Experts in diabetes in Zimbabwe say the public should get tested as non-communicable diseases are increasingly becoming common with millions of people in the country affected.
This is being made as the world this month is commemorating world diabetes awareness.
Dr. John Mangwiro, president of the Zimbabwe Diabetic Association and specialist in the disease, said latest statistics from the Zimbabwe Diabetic Association estimate that 1.5 million Zimbabweans have diabetes, which is characterized by a dry mouth and extreme thirst, a constant need to urinate especially at night, and unexplained and unintentional weight loss.
Diabetes results from the body’s inability to produce and or use insulin, a hormone that regulates the body’s metabolism.
"We are urging those exhibiting these symptoms to contact their doctor immediately as many people are living with the disease unknowingly, early detection is recommended to avoid future complications," said Dr. Mangwiro.
He said there are two types of diabetes - Type 1 and Type 2 – with 95% of Zimbabweans having the latter while 5% Type 1.
“Type 1 is normally found in young people under the age of 30 years or those born with the disease and most patients with this type take insulin or different types of medications. Type 2 on the other hand can sometimes be treated with a change of diet,” said Dr. Mangwiro.
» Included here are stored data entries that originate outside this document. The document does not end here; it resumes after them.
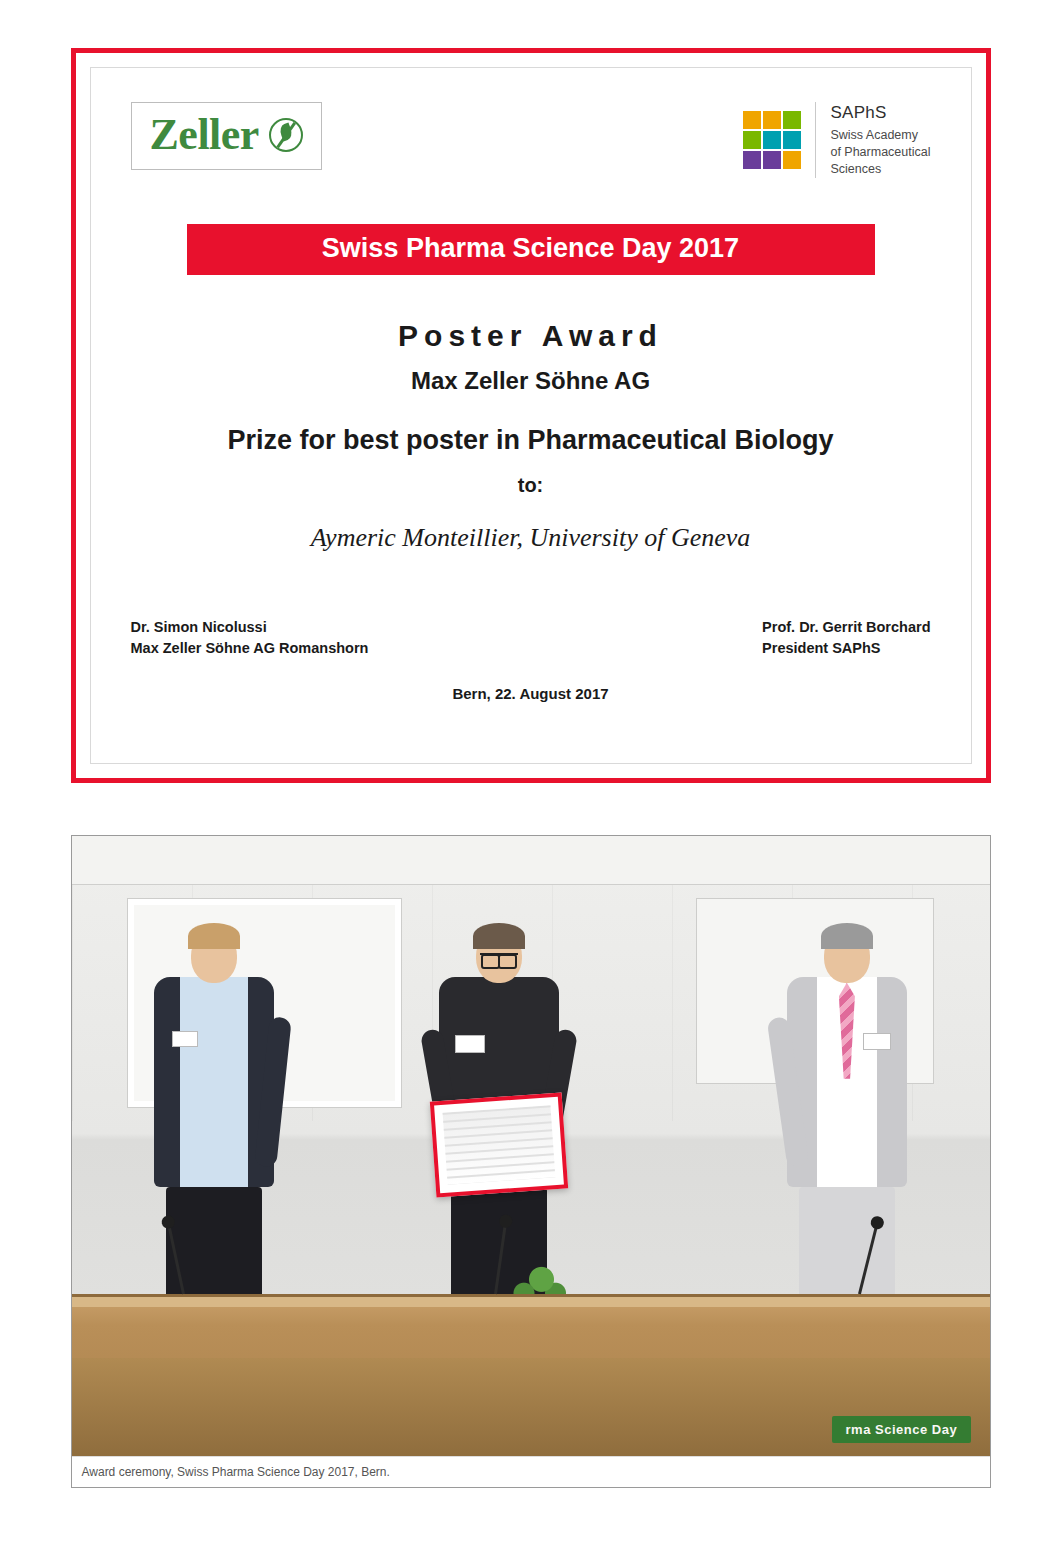Zeller
SAPhS
Swiss Academy
of Pharmaceutical
Sciences
Swiss Pharma Science Day 2017
Poster Award
Max Zeller Söhne AG
Prize for best poster in Pharmaceutical Biology
to:
Aymeric Monteillier, University of Geneva
Dr. Simon Nicolussi
Max Zeller Söhne AG Romanshorn
Prof. Dr. Gerrit Borchard
President SAPhS
Bern, 22. August 2017
rma Science Day
Award ceremony, Swiss Pharma Science Day 2017, Bern.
He said the incidents of those in the rural areas who suffer from the disease is much lower than in urban areas as the people in the rural areas follow a more traditional diet with unrefined foods and a lot of exercise when they do their field and domestic chores.
Those in the urban areas, he said, tend to eat more fast foods and drinks with a lot of sugar leading to a high incidence of the disease.
"People should stick to their traditional foods made of small grains and vegetables and fruits and refrain from eating refined and fast foods. It is advisable to also exercise adequately and to avoid eating large meals in the evening as the body will turn that meal into sugar leading to diabetes and other diseases," said Dr. Mangwiro.
He further said most people live with the disease unknowingly and it is advised that people get tested to ensure that they are put on treatment early and avoid future complications.